Kirk commented that he has a different take on this. For the last 14 
years no one interpreted that these documents are "default deny". He 
said that we agreed on creating a subcommittee to examine this topic and 
he recalled some browsers stating that they didn't mean every section to 
be interpreted as default-deny but certain parts. He thought that a 
subcommittee would determine which parts would be identified that should 
be treated as default-deny and once identified and clarified in the text 
that they are should be read as default-deny. He thought that it would 
be a better approach to identify the parts of the guidelines that need 
to be read as "default deny" and added that it would be very helpful if 
the Browsers identified which parts of the BRs and the EVGs they think 
is important to be read as default-deny. For the Issuing CA names, Kirk 
mentioned that for years CAs have added information according to RFC 
5280 and no Browser ever complained before. If the Browsers want to 
limit this information to 3 fields, it would be very helpful if the 
Browsers explained why, and if they are good reasons then we can add 
that to the BRs.

Wayne stated that his understanding of why we are having this 
conversation was that Ben has the concern that forming a subcommittee 
and working through the BRs and deciding on the recommendations would 
take time. In the meantime, CAs would be "stuck" with a lack of guidance 
on some areas that are ambiguous. He re-iterated that nothing forbids us 
from working in parallel and try to resolve ambiguities that are 
identified. He thinks that the ambiguity in the subject field of 
intermediate CAs is not about how this ambiguity should be clarified but 
the fact that it should be clarified because there is a lack of 
agreement on what it means.

Ryan clarified that this is not a change into how we read the BRs that 
when we see a list of requirements, we are reading a list of 
requirements. For the particular issue related to the intermediate CA 
subject field, there was a corresponding discussion on the servercert-wg 
public list and recommended members to review this discussion.
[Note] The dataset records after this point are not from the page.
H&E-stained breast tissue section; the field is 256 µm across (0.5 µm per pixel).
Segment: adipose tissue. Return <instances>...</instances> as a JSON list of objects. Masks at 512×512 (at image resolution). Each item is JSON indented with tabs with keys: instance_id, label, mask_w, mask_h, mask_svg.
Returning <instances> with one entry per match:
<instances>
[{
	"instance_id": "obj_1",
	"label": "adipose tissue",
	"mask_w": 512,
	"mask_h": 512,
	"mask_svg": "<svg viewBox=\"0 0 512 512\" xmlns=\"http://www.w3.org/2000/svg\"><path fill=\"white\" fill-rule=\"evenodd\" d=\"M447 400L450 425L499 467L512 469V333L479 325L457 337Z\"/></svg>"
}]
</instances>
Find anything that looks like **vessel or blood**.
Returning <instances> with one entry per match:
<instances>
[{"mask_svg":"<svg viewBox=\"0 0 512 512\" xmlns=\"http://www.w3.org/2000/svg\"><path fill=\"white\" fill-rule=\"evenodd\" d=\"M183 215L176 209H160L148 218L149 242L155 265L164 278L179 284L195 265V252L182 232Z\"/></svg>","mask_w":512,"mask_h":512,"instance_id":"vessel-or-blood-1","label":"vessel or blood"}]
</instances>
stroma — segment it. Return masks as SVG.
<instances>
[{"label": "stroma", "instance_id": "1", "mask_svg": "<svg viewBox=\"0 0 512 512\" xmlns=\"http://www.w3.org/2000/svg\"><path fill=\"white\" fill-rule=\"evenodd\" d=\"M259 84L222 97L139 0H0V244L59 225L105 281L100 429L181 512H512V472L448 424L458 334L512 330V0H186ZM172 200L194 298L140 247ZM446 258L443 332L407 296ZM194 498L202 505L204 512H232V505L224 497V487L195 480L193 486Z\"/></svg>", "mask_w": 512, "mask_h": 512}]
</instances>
From a 
number of browsers there is a desire to provide clarity for CAs but CAs 
need to step up and highlight things that are ambiguous. Then, Browsers 
can clarify how they are looking at these things. We need the 
perspective of CAs. Ryan re-iterated that it is the CAs that have the 
"deliverable" at looking into their practices and highlighting areas 
where they think there is some ambiguity. This is how we can move 
forward and work through this information in a subcommittee to take a 
holistic collaborative look.

Dimitris added that Ben has taken detailed and careful notes from the 
corresponding F2F discussion and the minutes should be posted soon. To 
Kirk's point, Dimitris mentioned that we did say at the F2F that we 
should look at specific and more "critical" sections to read as 
default-deny and put our efforts there, following the process that Ryan 
suggested, and not the entire BRs. He also thinks no one disagrees with 
fixing ambiguities as we have always been doing.


      7. Next call

December 12, 2019 at 11:00 am Eastern Time.